Never mind that if they do yank money, affiliate stations stand to go dark for lack of resources and people will lose their jobs. Not sure how that counts as “creating jobs” but I’m sure there’s someone who can spin that message for us.
Anyway, what’s really got me steamed right at this moment is a paragraph I read in Congressional Quarterly (it’s a subscription site so I can’t link to the article, sorry) about this issue. Here is is:
Tennessee Republican Marsha Blackburn — a supporter of the NPR bill — told the Rules panel it would “get the federal government and federal taxpayers out of the business of buying radio programming that they may not agree with.”
By this logic, we need to get the Federal government out of the business of fighting wars some taxpayers may not agree with. They need to stop providing tax cuts to corporations that some taxpayers may not agree with. They needs to stop funding No Child Left Behind’s testing requirements because some taxpayers don’t agree with them.
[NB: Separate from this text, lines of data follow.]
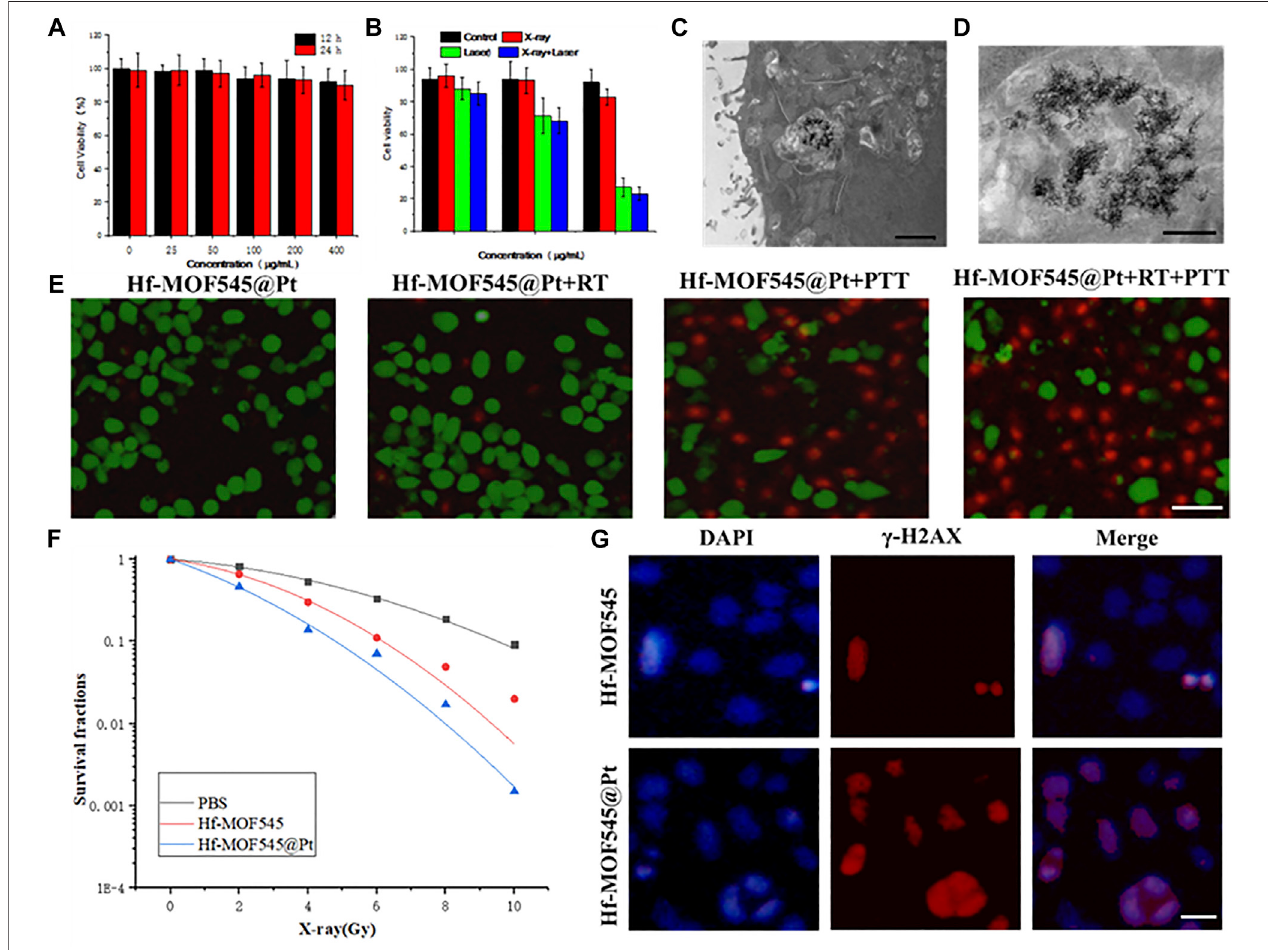
FIGURE 3 | In vitro cytotoxicity experiments. (A) 4T1 cells viabilities after incubation with different concentrations of NMOF545@Pt for 12 and 24 h; (B) 4T1 cells viabilities after different treatments with different concentrations of NMOF545@Pt: NMOF545@Pt, NMOF545@Pt + laser (0.75.0 W cm − 2 , 10 min), NMOF545@Pt + X-rays(4 Gy)and NMOF545@Pt +laser+X-rays; (C) and (D) arerepresentative TEMimagesofnanoparticles entrappedinvesicles of4T1cellsafter12 hofco-cultured with NMOF545@Pt, and the scale bar is 1 and 0.5 μ m for (C) and (D) , separately; (E) representative survival images of 4T1 cells after various treatment with NMOF545@Pt under PTT/RT. The green fl uorescence represents live cells, and the red fl uorescence represents dead cells, and the scale bar is 20 μ m; (F) radiation dose-survival curves of 4T1 cells cultured with different samples; (G) immunocytochemical analysis of γ -H2AX expressed in 4T1 cells and nucleus were stained with an anti- γ -H2AX antibody (red) and DAPI (blue) 24 h after RT, and the scale bar is 10 μ m.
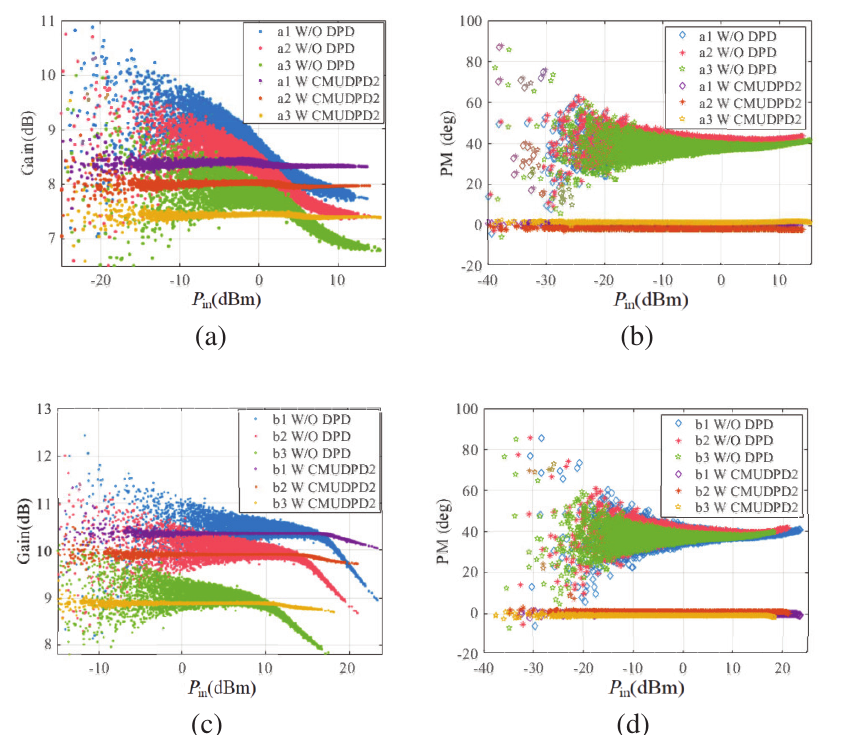
Figure 11. Simulated AM/AM and AM/PM curves. ( a ) Group A’s AM/AM curves with (W) and without (W/O) CMUDPD2. ( b ) Group A’s AM/PM curves W and W/O CMUDPD2. ( c ) Group B’s AM/AM curves W and W/O CMUDPD2. ( d ) Group B’s AM/PM curves W and W/O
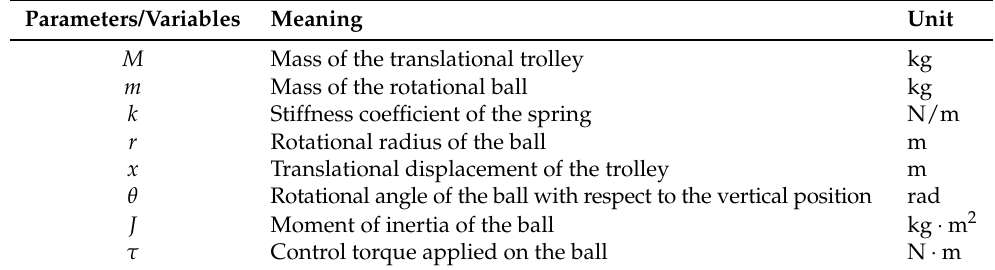
Table 1. Physical parameters and variables of the TORA system.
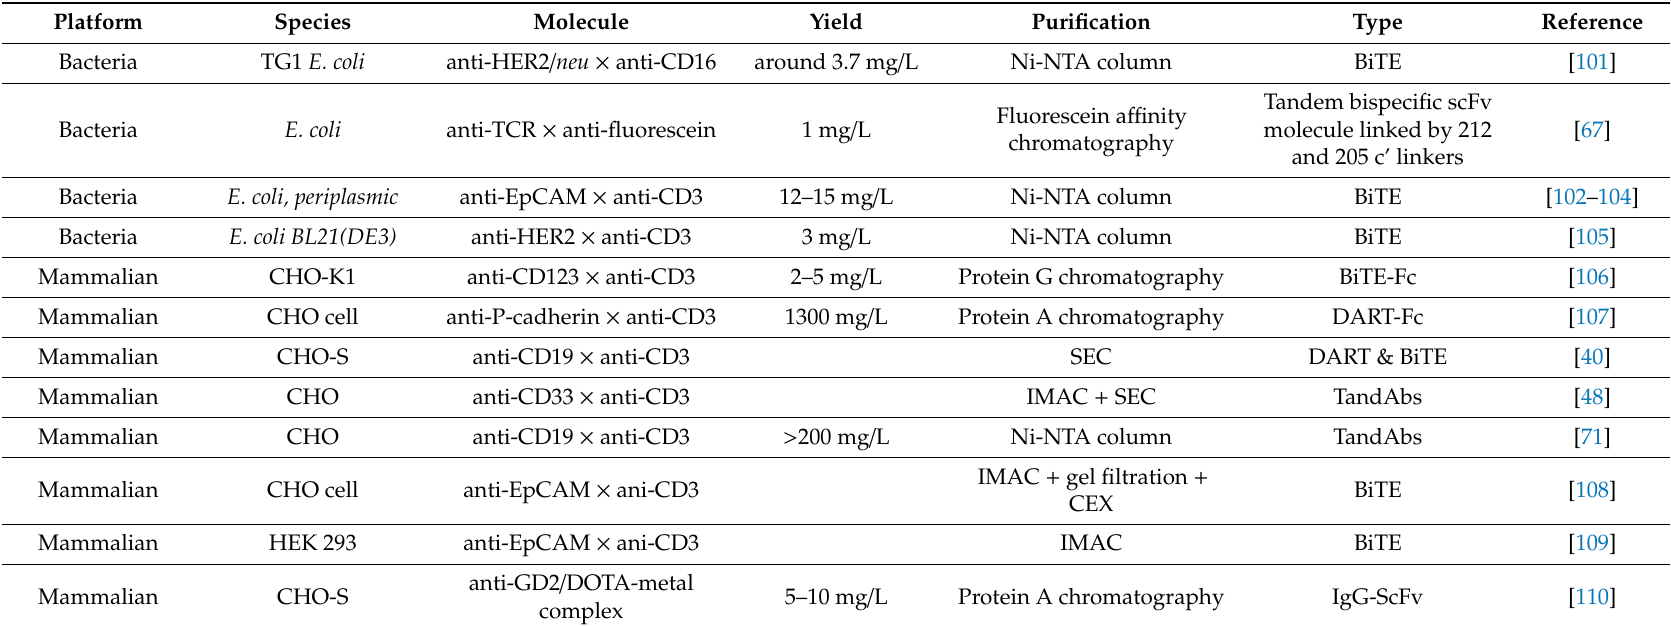
Table 1. Examples of the expression of bispecific antibody fragment molecules in various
They should close down the White House Office of Faith Based Initiatives because some taxpayers don’t agree with it. We should withold salaries from elected officials who espouse positions that some taxpayers don’t agree with.
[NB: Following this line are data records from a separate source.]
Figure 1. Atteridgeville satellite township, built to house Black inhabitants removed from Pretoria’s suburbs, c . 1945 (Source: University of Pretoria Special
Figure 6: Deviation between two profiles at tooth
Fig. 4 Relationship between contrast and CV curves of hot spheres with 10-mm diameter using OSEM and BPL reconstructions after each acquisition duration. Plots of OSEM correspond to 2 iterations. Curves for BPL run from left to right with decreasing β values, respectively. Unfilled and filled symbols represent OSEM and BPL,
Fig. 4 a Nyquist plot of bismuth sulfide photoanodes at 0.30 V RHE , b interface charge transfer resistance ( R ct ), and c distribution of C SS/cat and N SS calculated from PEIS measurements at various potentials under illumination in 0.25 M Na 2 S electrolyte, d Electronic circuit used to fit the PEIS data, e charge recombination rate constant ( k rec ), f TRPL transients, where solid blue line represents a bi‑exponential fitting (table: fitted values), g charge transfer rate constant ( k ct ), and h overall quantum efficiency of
Ladies and gentlemen, since when is the goal of government to do only things that people agree with?
The government’s role is laid out in the Preamble to the Constitution.
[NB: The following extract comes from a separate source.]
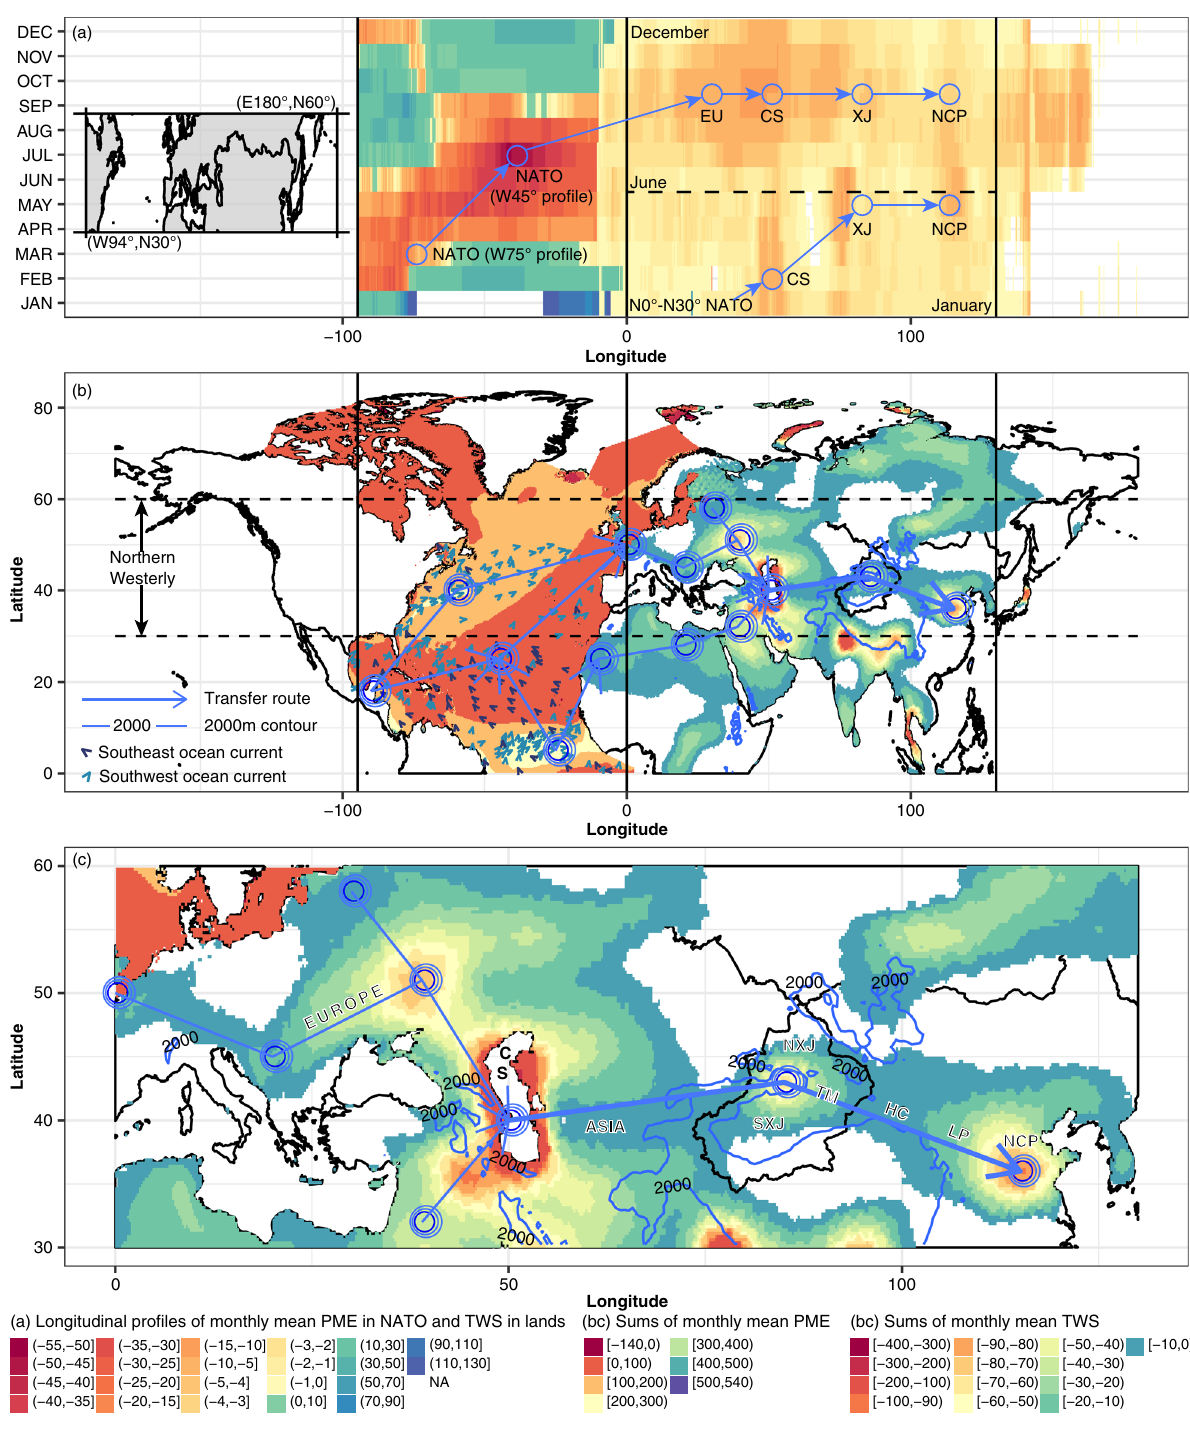
Fig. 3 Seasonal landfalling paths of PME de fi cit from NATO. Longitudinal pro fi le of monthly averaged mean precipitation-minus-evapotranspiration (PME) anomalies in the mid-latitude (N30° – N60°) Atlantic Ocean (NATO) and the monthly mean terrestrial water storage (TWSs) anomalies in mid- latitude (N30° – N60°) North Africa (NAF) and Eurasia from January to December ( a ). Spatial patterns of the sum of monthly mean PME anomalies (unit: mm) in NATO and the sum of negative monthly mean TWS anomalies (unit: mm) in lands during 2003 – 2017 ( b ). Transfer routes of the landfalling impacts of de fi cits in PMEs over northern NATO from ocean to land during 2003 – 2017 ( c ). The NXJ, SXJ, TM, HC, LP and NCP in subplot c refer to North Xinjiang, South Xinjiang, Tian Mountain, Hexi Corridor, Loess Plateau and North Chain Plain,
We the People of the United States, in Order to form a more perfect Union, establish Justice, insure domestic Tranquility, provide for the common defence, promote the general Welfare, and secure the Blessings of Liberty to ourselves and our Posterity, do ordain and establish this Constitution for the United States of America.
Nowhere in there is any guarantee that the methods used by the government to achieve those stated goals will be exactly to your liking. If you want a government that does everything to your specifications, you’re shit out of luck. Sorry.
Now, if you want to make the argument that there is no constitutional provision for the government to be in the broadcasting business, fine. That’s a legit argument. But all the whining about the government doing things that some people don’t like is just bullshit. I’m grossed out that a Member of Congress said that out loud. It sounds childish.
Unless we all want to enter a state of brainwashing similar to the Borg, everyone needs to put on their grown-up pants and learn to live with a Union that is only “more perfect” not “personally ideal”. America is not Burger King. You don’t always get to have it your way. Sometimes you have to learn to do it a different way. And that learning, that inventiveness in the face of adversity of all kinds, that spirit of compromise, is what’s great about America.
UPDATE: So, I thought more about this post and realize I often complain about things government does that I disagree with and I am big into advocating for change. The only defense I can offer is that I usually try to ground my disagreement on actual policy arguments, not cosmetic arguments. For example, I support same-sex marriage because to not do so is to support a form of discrimination based on gender and gender preference and discrimination at the government level is wrong. I don’t support it just because I think gay guys would have awesome weddings and I want to attend some. I oppose the Office of Faith Based Initiatives because I think it violates the separation of church and state elements of the First Amendment and simply cannot manage to be truly representative of the religious diversity in our country. I don’t oppose it on the grounds that I don’t like what some ministers in some churches say.
Representative Blackburn is willing to defund a broadcasting operation because she doesn’t like the contents of the broadcast. That’s cosmetic, to my thinking. If she wanted to defund it because she sees it as a non-essential program, a luxury America can no longer afford, or something that does not provide enough societal benefit to justify the cost, that is reasonable. But wanting to pull the plug because she thinks they like Democrats better than Republicans? That’s not a good argument.
*There are zillions of studies about bias in media. You can Google them if you want to read more. I tend to think reports of bias are generally exaggerated. I take this view because I took a political communications class in grad school and learned that people are more likely to perceive oppositional bias in reporting when the subject deal with something on which they have strong personal positions. For example, if I LOVE chocolate pudding, I might think a report about the calorie content of chocolate pudding unfairly demonizes it as being fattening but fails to talk about the calcium in provides because it has milk. On the flip side, if I think pudding is the devil’s own tool for creating an obesity epidemic, I might think the same report is totally balanced. You hear criticism on things if you’re already defensive about them, in other words.